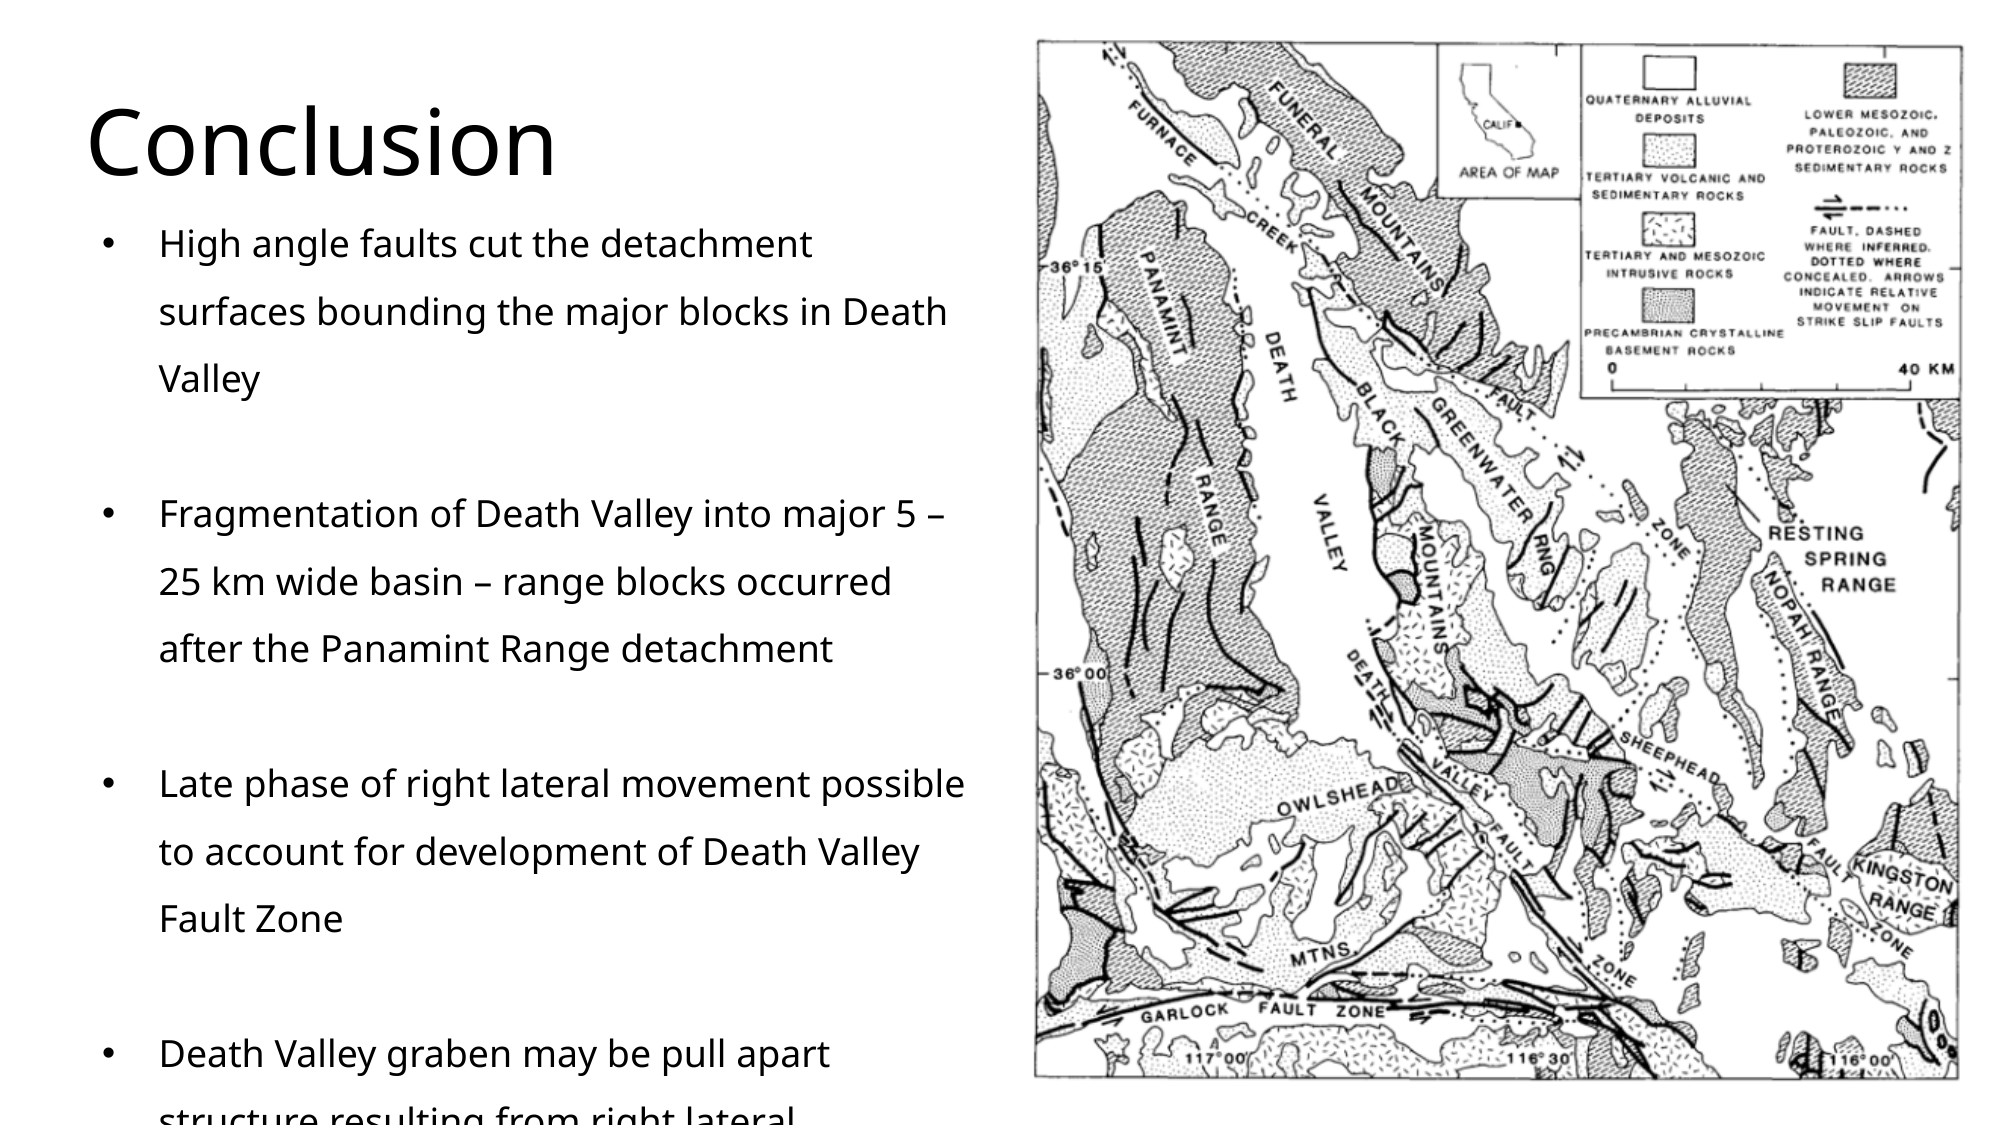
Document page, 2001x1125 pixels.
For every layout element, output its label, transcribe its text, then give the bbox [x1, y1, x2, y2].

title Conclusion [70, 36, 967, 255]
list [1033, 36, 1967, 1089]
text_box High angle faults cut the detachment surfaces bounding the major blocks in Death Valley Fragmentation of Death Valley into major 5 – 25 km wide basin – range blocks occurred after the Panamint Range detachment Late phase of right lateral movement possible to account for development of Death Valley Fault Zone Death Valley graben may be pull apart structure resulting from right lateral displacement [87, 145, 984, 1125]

==============================

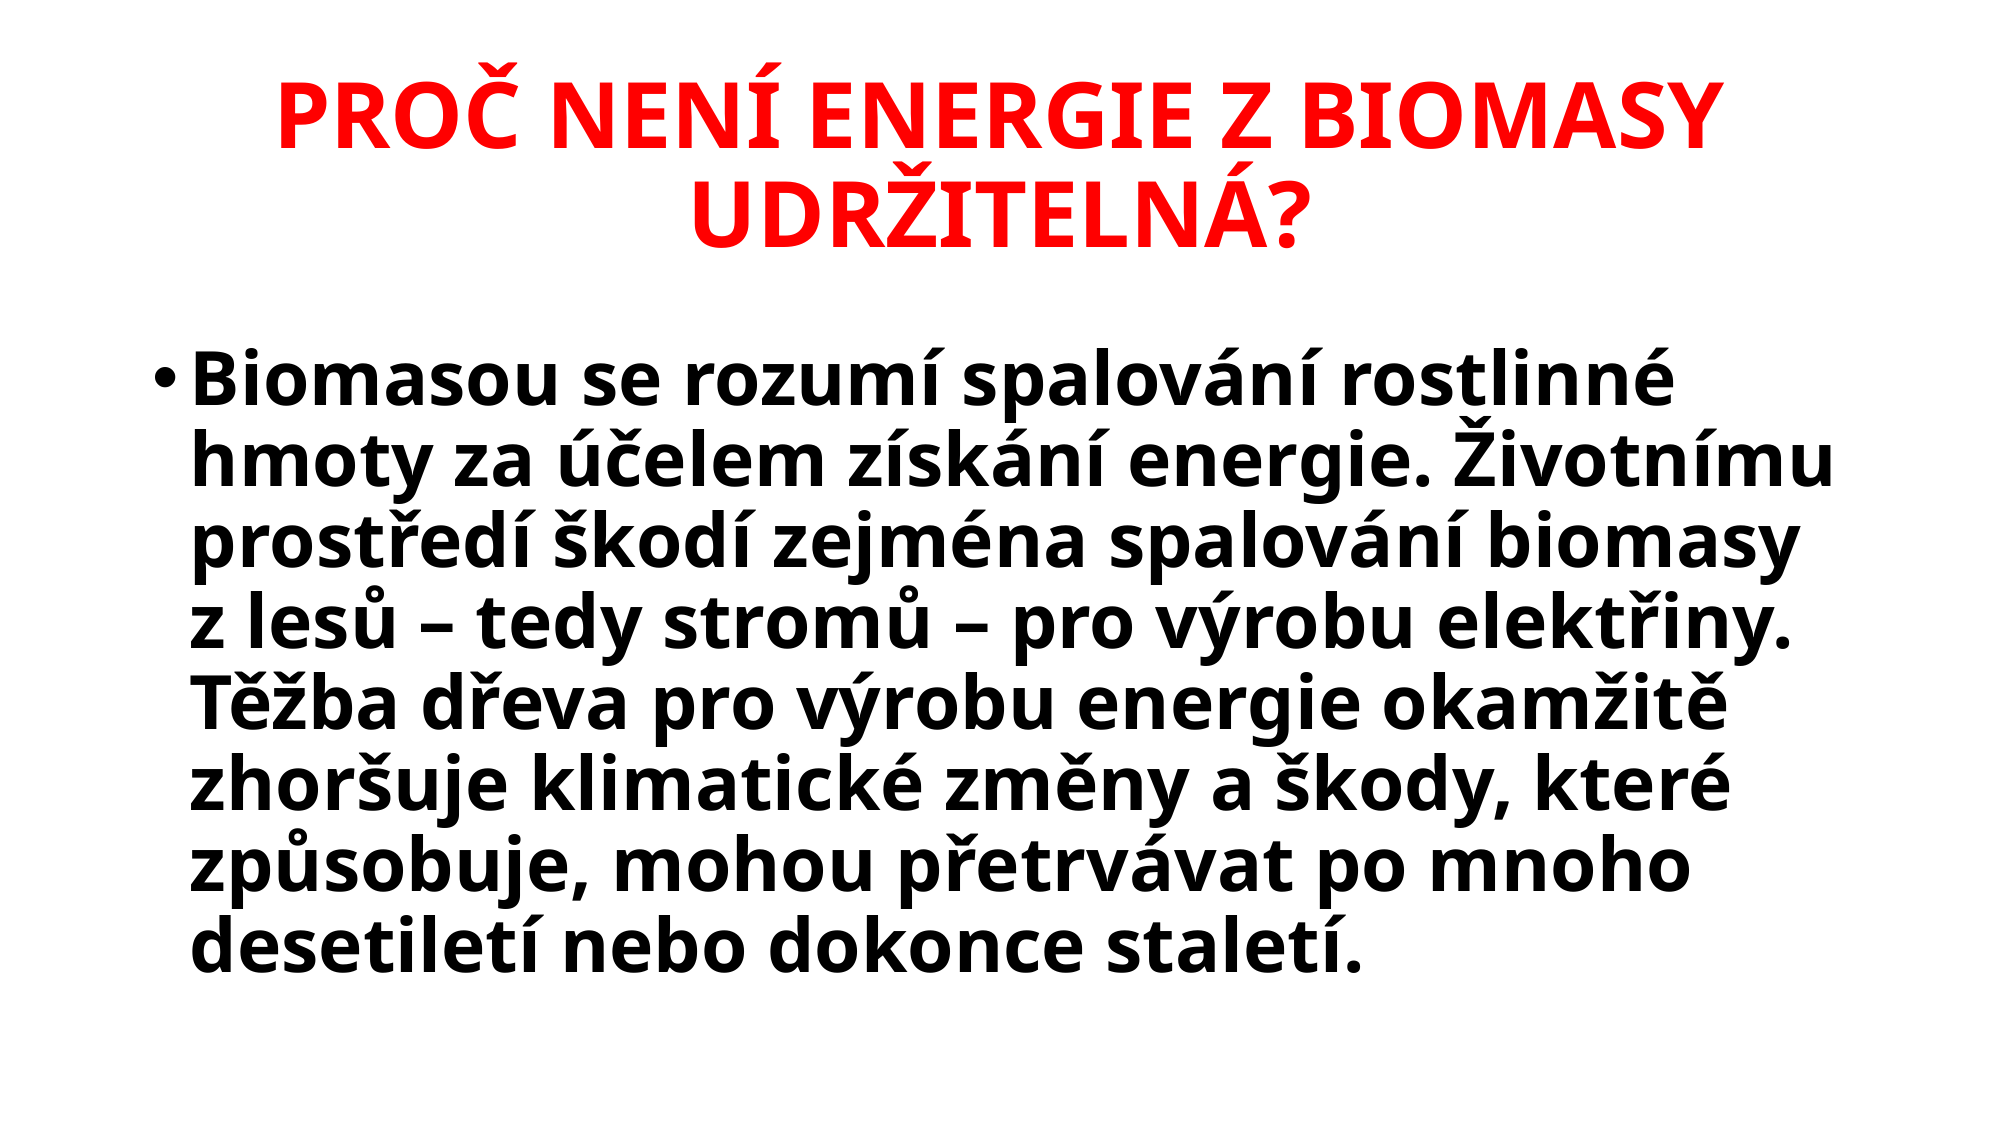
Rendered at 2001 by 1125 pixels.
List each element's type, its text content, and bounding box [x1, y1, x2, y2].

==============================

### [Job]
For the records above, state the count of lines where "pixels" appears, without any other text.

### [Output of the exercise]
2